Passage for review:
══════════

# Can I die yet ?



## jamesr (Apr 10, 2010)

I have always told myself, I am fine with dying, it's a part of life. But I feel like I'm on the verge of death or insanity 24/7. I constantly feel like I'm waiting to die. There is a overwhelming feeling of being trapped in purgatory. I forget what time it is, I can never stay in the moment. I always ask myself , where am I ? There is this feeling of death looming over me. I keep waiting to just finally die. It feels like that would be the best part of all this. Does anyone feel the same way or am I going crazy ?


----------



## feministcat (May 4, 2010)

jamesr said:


> I have always told myself, I am fine with dying, it's a part of life. But I feel like I'm on the verge of death or insanity 24/7. I constantly feel like I'm waiting to die. There is a overwhelming feeling of being trapped in purgatory. I forget what time it is, I can never stay in the moment. I always ask myself , where am I ? There is this feeling of death looming over me. I keep waiting to just finally die. It feels like that would be the best part of all this. Does anyone feel the same way or am I going crazy ?


Yes I feel that way. I often feel like I am trapped in purgatory. You aren't alone. Hang in there. You're not going crazy.. life is just out of sorts.. do you take meds or go to therapy?


----------

══════════

The data:
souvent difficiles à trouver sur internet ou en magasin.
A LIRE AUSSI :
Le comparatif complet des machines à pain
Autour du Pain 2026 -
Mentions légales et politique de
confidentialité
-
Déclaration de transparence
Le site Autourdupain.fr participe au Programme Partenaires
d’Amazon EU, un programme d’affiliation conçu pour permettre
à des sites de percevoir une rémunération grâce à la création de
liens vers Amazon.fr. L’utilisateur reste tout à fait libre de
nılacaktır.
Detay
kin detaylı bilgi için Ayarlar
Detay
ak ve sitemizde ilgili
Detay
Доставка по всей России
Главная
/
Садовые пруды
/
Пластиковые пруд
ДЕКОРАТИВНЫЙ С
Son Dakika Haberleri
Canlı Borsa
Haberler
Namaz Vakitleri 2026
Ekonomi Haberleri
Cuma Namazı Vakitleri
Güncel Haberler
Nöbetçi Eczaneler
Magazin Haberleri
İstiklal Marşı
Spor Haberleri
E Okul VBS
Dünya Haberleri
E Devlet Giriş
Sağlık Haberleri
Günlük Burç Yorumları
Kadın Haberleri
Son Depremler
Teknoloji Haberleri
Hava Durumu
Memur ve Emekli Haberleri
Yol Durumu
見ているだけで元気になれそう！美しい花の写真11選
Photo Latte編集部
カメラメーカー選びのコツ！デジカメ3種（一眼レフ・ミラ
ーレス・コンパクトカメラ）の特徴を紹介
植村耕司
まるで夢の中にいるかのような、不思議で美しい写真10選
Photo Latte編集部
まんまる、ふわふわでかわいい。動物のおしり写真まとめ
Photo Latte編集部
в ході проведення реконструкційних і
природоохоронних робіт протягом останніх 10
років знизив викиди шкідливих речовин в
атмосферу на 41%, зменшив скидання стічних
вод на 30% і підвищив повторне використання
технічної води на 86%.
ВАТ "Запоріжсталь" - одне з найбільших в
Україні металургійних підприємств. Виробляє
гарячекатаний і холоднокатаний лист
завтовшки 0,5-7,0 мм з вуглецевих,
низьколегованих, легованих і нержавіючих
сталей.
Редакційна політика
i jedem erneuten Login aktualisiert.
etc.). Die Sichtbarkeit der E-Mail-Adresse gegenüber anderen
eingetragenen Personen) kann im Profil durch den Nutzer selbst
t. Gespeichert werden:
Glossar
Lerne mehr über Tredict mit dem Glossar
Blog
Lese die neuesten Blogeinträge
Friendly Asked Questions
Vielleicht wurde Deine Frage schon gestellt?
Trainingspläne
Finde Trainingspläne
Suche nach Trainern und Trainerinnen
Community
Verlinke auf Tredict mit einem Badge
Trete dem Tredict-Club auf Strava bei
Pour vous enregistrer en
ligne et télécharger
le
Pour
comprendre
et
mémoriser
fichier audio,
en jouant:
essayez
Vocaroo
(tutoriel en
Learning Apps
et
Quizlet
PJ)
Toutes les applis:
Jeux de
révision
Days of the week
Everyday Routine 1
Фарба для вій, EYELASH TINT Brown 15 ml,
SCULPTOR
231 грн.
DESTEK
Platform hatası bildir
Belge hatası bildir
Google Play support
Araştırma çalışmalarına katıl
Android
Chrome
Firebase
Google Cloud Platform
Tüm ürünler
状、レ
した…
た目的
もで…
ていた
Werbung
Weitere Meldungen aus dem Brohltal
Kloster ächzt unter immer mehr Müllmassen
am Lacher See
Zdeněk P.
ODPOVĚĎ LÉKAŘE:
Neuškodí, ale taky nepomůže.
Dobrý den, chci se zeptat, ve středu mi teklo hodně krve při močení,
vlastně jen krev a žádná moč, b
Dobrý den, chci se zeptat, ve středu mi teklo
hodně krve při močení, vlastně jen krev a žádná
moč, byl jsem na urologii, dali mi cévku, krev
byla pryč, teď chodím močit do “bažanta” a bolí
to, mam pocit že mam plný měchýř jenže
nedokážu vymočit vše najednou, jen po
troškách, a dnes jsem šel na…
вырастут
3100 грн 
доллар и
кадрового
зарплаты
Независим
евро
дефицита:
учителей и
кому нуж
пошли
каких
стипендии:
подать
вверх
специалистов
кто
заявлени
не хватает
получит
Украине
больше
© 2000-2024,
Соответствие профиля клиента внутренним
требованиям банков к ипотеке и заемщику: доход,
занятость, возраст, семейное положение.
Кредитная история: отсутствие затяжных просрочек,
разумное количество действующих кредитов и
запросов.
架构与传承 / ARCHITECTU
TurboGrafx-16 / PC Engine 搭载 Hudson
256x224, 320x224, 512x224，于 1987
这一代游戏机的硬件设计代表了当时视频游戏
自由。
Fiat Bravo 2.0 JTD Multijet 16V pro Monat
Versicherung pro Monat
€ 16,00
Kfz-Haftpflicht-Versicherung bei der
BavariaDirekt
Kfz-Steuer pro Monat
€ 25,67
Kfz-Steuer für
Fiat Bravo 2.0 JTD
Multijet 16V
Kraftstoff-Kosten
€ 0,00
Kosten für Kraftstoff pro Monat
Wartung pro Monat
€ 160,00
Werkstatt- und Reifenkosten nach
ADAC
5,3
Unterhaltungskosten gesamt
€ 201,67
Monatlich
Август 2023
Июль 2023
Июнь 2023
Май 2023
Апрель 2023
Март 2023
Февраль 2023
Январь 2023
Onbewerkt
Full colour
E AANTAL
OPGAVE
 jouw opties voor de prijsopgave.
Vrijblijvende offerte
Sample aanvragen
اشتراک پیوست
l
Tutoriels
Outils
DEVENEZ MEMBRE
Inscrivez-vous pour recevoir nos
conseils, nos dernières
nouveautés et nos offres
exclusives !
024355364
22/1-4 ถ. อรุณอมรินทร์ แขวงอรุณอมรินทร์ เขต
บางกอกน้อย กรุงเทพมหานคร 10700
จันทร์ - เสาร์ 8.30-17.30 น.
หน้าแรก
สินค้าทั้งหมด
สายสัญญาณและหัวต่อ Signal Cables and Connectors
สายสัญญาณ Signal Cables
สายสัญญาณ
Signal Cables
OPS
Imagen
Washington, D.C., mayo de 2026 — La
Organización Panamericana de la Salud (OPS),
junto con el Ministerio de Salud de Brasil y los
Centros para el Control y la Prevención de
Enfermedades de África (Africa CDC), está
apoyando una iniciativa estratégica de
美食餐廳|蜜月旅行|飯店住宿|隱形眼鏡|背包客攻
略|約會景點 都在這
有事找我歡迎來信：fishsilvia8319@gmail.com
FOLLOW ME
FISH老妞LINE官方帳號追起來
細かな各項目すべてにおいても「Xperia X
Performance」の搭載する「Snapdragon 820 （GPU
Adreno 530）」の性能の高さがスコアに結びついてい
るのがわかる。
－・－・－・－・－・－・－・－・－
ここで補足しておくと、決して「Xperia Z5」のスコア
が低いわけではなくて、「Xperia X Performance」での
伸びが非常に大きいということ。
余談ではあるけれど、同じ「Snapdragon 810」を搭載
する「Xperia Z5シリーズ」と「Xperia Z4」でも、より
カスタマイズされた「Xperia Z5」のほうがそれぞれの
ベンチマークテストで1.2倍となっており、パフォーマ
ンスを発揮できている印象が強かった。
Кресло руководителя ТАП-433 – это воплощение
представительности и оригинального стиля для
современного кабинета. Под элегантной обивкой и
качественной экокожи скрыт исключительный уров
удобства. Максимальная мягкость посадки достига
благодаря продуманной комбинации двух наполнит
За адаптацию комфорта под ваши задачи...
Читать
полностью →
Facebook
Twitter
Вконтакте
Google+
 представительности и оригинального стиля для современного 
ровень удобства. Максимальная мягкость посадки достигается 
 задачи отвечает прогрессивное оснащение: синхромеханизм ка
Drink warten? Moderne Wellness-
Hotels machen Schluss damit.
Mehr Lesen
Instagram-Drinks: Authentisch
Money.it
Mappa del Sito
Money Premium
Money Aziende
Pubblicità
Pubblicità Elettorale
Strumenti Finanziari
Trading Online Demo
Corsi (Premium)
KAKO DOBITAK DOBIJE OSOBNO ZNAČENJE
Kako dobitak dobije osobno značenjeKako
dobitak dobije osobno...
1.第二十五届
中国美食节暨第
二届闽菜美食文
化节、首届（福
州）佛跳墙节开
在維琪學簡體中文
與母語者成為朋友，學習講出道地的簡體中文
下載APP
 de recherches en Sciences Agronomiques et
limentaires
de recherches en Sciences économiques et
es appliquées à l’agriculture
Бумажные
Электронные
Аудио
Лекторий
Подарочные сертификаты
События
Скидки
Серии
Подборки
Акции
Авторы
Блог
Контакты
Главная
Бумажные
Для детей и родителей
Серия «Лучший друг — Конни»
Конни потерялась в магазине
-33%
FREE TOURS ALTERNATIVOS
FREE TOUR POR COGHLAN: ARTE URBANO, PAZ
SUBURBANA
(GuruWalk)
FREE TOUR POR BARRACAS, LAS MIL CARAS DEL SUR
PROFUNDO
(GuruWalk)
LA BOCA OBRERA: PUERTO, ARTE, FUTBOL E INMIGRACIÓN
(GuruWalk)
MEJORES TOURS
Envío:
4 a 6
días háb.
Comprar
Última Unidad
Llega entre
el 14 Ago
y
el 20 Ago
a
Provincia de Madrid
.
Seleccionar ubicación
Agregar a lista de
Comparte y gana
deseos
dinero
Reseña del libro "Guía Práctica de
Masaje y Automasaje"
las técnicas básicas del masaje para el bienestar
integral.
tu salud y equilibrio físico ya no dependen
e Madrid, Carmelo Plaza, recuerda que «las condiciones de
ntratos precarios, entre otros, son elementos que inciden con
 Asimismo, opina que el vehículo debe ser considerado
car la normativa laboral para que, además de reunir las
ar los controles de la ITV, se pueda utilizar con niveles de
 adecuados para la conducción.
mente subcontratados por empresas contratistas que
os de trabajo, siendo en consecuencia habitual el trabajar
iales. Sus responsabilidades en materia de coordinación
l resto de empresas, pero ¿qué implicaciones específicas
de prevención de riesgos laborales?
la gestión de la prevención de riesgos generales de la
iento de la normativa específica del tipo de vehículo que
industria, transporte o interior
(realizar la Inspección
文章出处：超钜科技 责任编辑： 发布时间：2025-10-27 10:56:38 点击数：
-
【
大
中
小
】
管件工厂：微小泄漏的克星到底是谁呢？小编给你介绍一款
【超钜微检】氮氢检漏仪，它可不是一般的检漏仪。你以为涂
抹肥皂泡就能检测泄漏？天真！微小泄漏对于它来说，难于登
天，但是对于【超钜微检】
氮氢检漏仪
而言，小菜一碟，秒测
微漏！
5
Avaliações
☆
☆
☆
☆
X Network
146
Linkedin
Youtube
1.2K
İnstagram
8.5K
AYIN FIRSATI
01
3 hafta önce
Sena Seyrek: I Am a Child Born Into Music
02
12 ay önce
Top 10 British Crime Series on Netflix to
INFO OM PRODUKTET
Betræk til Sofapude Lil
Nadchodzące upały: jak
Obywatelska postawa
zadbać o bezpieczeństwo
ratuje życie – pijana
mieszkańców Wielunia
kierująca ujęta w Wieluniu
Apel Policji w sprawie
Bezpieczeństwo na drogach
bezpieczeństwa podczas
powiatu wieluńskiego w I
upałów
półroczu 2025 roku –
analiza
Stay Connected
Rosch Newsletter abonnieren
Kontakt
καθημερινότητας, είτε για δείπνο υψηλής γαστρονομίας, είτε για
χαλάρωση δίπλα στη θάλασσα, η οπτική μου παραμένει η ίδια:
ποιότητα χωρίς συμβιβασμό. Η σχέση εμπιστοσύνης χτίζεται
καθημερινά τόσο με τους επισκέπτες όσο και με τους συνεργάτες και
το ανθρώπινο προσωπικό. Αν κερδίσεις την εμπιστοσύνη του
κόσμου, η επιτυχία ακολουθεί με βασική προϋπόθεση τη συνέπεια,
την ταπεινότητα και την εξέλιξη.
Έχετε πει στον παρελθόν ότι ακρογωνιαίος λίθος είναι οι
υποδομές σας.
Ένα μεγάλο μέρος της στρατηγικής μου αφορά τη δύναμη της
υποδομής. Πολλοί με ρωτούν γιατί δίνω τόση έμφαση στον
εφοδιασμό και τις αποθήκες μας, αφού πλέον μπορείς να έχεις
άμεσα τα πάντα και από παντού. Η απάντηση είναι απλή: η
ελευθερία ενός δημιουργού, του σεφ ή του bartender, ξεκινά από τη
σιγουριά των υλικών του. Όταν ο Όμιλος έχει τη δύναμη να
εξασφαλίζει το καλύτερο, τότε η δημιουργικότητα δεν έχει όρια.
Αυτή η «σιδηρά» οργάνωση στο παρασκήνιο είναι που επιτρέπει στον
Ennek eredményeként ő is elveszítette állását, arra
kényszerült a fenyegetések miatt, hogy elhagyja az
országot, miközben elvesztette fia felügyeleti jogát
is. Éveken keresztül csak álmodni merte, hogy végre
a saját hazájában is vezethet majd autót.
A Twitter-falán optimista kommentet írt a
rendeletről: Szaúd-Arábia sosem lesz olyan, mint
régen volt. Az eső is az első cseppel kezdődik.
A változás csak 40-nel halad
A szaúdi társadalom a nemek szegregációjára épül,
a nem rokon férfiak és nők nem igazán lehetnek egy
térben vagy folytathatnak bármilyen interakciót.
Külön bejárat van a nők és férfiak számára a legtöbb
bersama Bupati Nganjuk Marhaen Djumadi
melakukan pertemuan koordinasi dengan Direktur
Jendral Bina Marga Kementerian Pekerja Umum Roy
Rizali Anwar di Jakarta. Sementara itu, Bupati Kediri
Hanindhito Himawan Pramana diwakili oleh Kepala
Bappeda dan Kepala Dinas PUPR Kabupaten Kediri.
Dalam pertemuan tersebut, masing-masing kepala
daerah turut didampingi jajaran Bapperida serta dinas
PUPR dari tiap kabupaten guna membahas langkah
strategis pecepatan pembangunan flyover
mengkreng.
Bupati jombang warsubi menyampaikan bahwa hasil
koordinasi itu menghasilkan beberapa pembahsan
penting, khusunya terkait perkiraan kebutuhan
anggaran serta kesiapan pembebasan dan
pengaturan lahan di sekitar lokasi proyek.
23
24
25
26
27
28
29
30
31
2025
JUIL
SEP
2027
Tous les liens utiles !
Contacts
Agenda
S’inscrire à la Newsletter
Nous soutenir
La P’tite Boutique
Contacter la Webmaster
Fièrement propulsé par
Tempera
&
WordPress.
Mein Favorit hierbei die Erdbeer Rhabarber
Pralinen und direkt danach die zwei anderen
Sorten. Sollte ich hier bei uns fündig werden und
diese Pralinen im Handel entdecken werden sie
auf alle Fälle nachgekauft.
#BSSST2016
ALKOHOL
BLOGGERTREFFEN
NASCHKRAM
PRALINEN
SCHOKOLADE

══════════

At the end of the reply in the forum thread, what two things does feministcat ask whether jamesr does? Answer from the forum thread alone, not from the records.

Answer below:
Whether jamesr takes meds or goes to therapy.